Ses choix forts au moment de composer son onze pour défier l’Uruguay confirment la décision de Vladimir Petkovic de faire du volet physique le paramètre le plus important quand viendra le temps d’annoncer sa liste pour le Mondial.
Il l’avait indiqué, répété et martelé à maintes reprises : pour espérer faire partie de « son » groupe, il ne fallait être ni blessé récemment, ni encore convalescent mais plutôt à 100 % de son potentiel physique. Une condition sine qua non qui a mis à la trappe plusieurs éléments qui revenaient d’un repos forcé, trop long aux yeux du sélectionneur, ou qui n’étaient pas encore en possession de tous leurs moyens à même d’espérer être retenu parmi les 26 joueurs qui composaient la liste concernée par les matches amicaux face au Guatemala et à l’Uruguay.
Lors du premier match-test en Italie, au stade Luigi Ferraris de Gênes, Vladimir Petkovic a, ainsi, composé son équipe de façon à ce qu’il puisse désormais être sûr de ses choix pour ce qui a trait aux joueurs qui compléteront le groupe qui ira aux Etats-Unis, en juin prochain. En un langage plus simple, le sélectionneur national a vu l’œuvre ce qu’il penserait être son équipe B, celle des remplaçants.
Mahrez, exemple de déclassement
Raison pour laquelle il avait lancé la majorité des nouveaux capés, à commencer par le défenseur Achraf Abada.
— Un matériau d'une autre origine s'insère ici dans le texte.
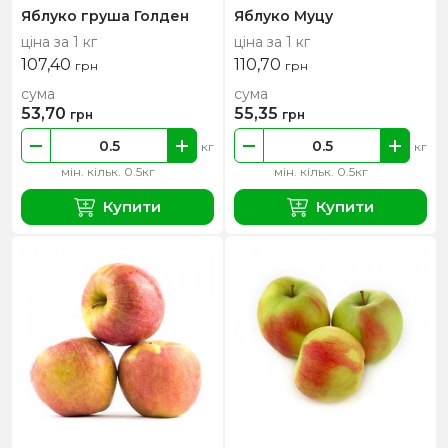
Яблуко груша Голден
Яблуко Муцу
ціна за 1 кг
ціна за 1 кг
107,40
110,70
грн
грн
сума
сума
53,70
55,35
грн
грн
кг
кг
мін. кільк. 0.5кг
мін. кільк. 0.5кг
Купити
Купити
Titulaire face à la formation guatémaltèque mais remplaçant au coup d’envoi du match face à la Céleste, le capitaine Riyad Mahrez a, ainsi, vu son statut changer en raison, justement, de son incapacité à enchainer les efforts, à multiplier les courses à haute intensité et à assumer ses devoirs défensifs. Victime de sa condition physique pas vraiment à la hauteur des standards fixés par Petkovic, l’ancien faiseur de bonheur de Leicester City ne devrait, de fait, plus débuter à son poste préférentiel mais se contenter, plutôt, d’un rôle moins gratifiant d’intermittent du spectacle.
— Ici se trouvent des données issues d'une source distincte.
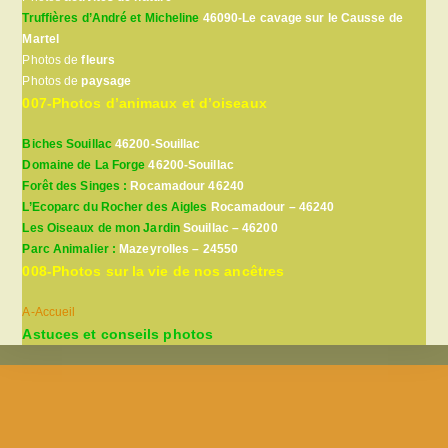
Truffières d’André et Micheline
46090-Le cavage sur le Causse de
Martel
Photos de
fleurs
Photos de
paysage
007-Photos d’animaux et d’oiseaux
Biches Souillac
46200-Souillac
Domaine de La Forge
46200-Souillac
Forêt des Singes :
Rocamadour 46240
L’Ecoparc du Rocher des Aigles
Rocamadour – 46240
Les Oiseaux de mon Jardin
Souillac – 46200
Parc Animalier :
Mazeyrolles – 24550
008-Photos sur la vie de nos ancêtres
A-Accueil
Astuces et conseils photos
Boudaoui plutôt que Bentaleb
Ce nouveau statut de remplaçant de luxe devrait, à ce propos, lui être de nouveau confié au stade de Kuip, le 3 juin prochain, lors du big match amical qui attend les Verts face au Pays-Bas en conséquence directe des choix de «Vlado» de favoriser des éléments plus jeunes et plus robustes physiquement. «J’ai déjà dit aux joueurs que ce sera une bataille pour obtenir une convocation. J’espère que tous resteront en bonne santé, physiquement, et qu’ils pourront donner le maximum avec leurs clubs. La santé reste un élément fondamental», soulignait, dans le même d’ordre d’idées, le patron technique au sortir du récent regroupement des Verts en Italie.
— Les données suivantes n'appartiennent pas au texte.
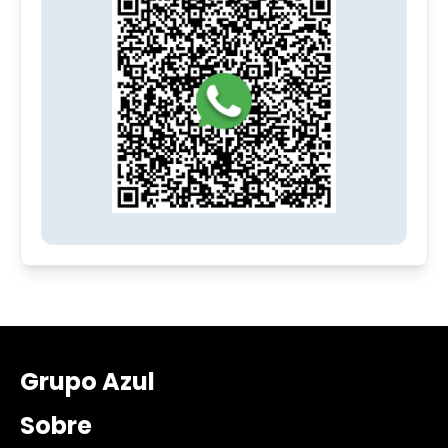
Grupo Azul
Sobre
Dans l’entre-jeu, Titraoui en maestro
L’inconstance d’un Aïssa Mandi qui a beaucoup perdu en explosivité et en rapidité sous le poids des ans a, d’ailleurs, également poussé l’ancien mentor de la Nati à imaginer une défense à trois axiaux, installant Zinedine Belaïd entre le défenseur lillois et son habituel compère Ramy Bensebaïni. Dans l’entrejeu, où brille l’excellent Yacine Titraoui qui a gagné ses galons d’incontournable , la décision de se passer des services de l’expérimenté Nabil Bentaleb, un brin fragilisé par son accident cardiaque, et de miser plutôt sur le robuste Hichem Boudaoui illustre parfaitement ce mode de fonctionnement qui fait la part belle à l’endurance et à la vitalité quitte à sacrifier une part de technicité. Et ce ne sont certainement pas Youcef Atal, Ilan Kebbal et Samir Chergui qui seraient tentés de dire le contraire.